The archival community has long recognized the benefits offered by the description of corporate bodies, persons, and families that created and are documented in historical records. These benefits include improving the economy, flexibility, and effectiveness of archival description, and for the users of archives, unprecedented integrated access to archival holdings (regardless of location) and access to biographical-historical information about the people, including the social contexts in which they lived and worked. Until recently, the archival community has lacked a communication standard for authority description. With the release of Encoded Archival Context-Corporate Bodies, Persons, and Families (EAC-CPF) in 2010, the community now has such a standard. The last piece needed to realize the full benefits of archival authorities description is a sustainable archival authorities cooperative.

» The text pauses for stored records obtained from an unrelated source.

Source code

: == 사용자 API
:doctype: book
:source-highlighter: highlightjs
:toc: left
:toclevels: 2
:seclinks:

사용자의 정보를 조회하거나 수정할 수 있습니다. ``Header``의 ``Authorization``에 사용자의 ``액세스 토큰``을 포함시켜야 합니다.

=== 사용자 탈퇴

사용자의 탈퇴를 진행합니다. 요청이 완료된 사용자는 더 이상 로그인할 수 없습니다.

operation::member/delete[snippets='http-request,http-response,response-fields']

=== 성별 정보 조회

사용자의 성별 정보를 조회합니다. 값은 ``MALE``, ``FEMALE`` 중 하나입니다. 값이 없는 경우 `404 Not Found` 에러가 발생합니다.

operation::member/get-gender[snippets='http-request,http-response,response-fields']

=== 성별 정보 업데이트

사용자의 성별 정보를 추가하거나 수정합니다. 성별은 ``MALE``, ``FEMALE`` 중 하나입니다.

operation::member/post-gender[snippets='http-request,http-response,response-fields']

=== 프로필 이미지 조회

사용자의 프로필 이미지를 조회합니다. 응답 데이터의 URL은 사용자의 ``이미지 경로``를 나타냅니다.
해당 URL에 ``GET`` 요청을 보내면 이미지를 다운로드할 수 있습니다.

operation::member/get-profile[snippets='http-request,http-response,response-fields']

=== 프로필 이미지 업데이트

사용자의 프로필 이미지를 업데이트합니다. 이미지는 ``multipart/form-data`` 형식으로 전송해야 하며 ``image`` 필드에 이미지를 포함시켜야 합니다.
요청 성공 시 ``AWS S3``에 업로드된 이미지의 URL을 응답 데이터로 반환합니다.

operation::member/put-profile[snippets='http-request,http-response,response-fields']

The project has two interrelated activities to support this goal. First, it will offer 140 scholarships, to be used for at least seven regional Society of American Archivists workshops introducing the professional community to EAC-CPF. Second, it will develop a set of recommendations addressing business, governance, and technological requirements for a sustainable NAAC. This blueprint will be shaped through a series of meetings at the National Archives and Records Administration (NARA) in Washington, D.C. Using the Social Networks and Archival Context (SNAC) project as a demonstration of the feasibility and benefits of archival authorities, the first meeting, held May 21-22, 2012, included invited archivists, manuscript librarians, scholars, representatives of all federal repositories (NARA, Library of Congress, National Agricultural Library, National Library of Medicine, Smithsonian Institution, and National Park Service), representatives of funding agencies and foundations, and other stakeholders. Based on the information gathered at this initial meeting, small teams of experts will draft and finalize a set of recommendations and best practices for establishing and maintaining NAAC. A white paper outlining the results will be published in the fall of 2013.

The Institute of Museum and Library Services has funded Building a National Archival Authorities Infrastructure through a generous grant to the Institute for Advanced Technology in the Humanities (IATH) at the University of Virginia, and the Graduate School of Library and Information Science at Simmons College.